(Beginning of Input records)

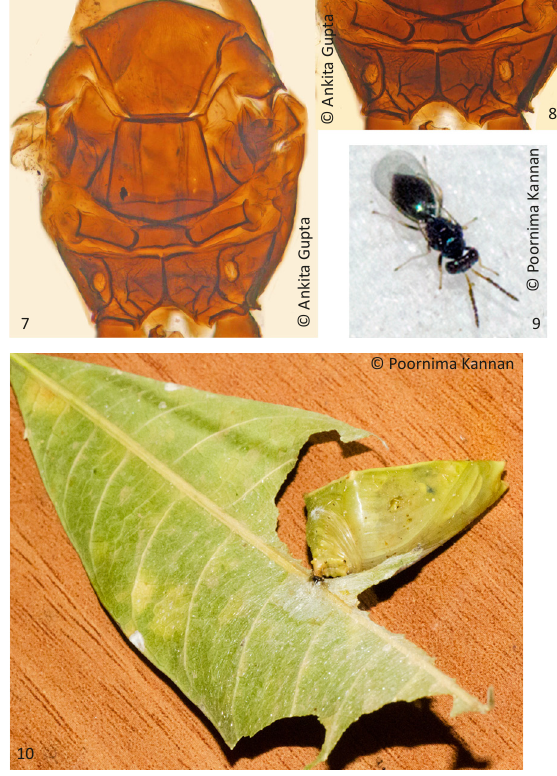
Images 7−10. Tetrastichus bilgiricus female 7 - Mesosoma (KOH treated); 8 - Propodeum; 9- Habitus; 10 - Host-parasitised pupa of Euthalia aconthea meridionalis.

(End of Input records)
(Beginning of Input records)

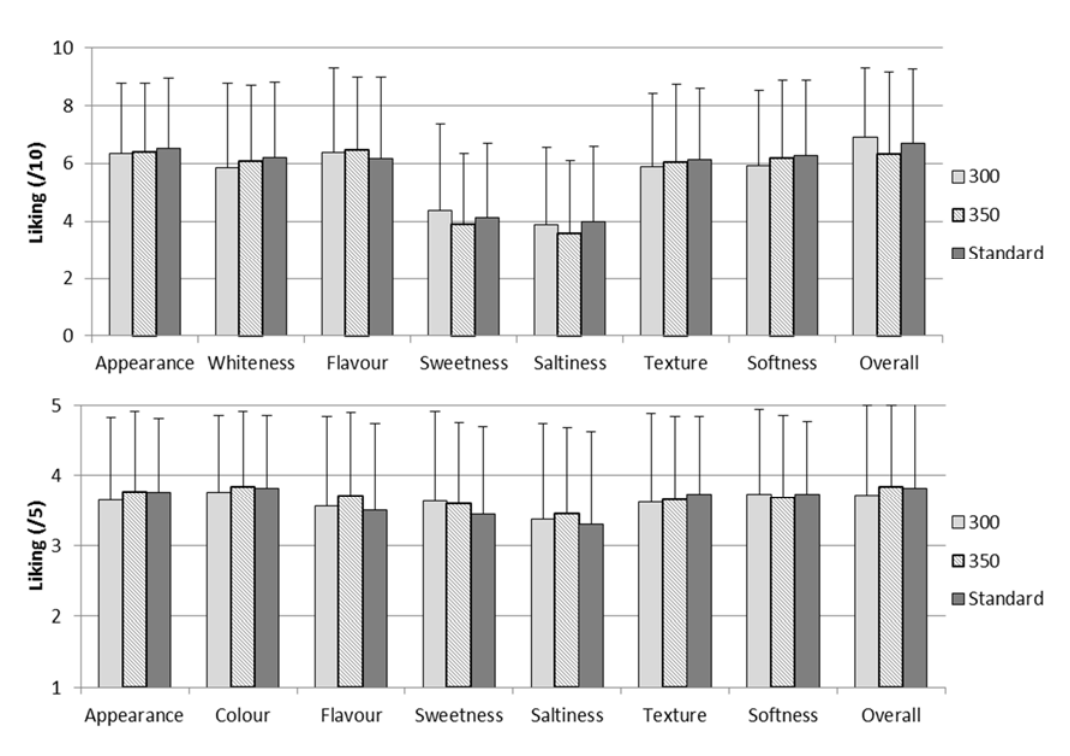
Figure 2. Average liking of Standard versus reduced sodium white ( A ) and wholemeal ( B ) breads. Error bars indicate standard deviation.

(End of Input records)
(Beginning of Input records)

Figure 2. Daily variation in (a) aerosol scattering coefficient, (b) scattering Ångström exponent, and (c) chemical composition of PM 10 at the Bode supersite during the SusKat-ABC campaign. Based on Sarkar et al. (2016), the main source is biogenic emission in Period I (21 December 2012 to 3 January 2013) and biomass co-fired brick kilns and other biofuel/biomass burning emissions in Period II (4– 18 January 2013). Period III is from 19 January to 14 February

(End of Input records)

Assignment —
Lines with the word "Figure" in them: report all of these from the listing above.

Problem solution —
Figure 2. Average liking of Standard versus reduced sodium white ( A ) and wholemeal ( B ) breads. Error bars indicate standard deviation.
Figure 2. Daily variation in (a) aerosol scattering coefficient, (b) scattering Ångström exponent, and (c) chemical composition of PM 10 at the Bode supersite during the SusKat-ABC campaign. Based on Sarkar et al. (2016), the main source is biogenic emission in Period I (21 December 2012 to 3 January 2013) and biomass co-fired brick kilns and other biofuel/biomass burning emissions in Period II (4– 18 January 2013). Period III is from 19 January to 14 February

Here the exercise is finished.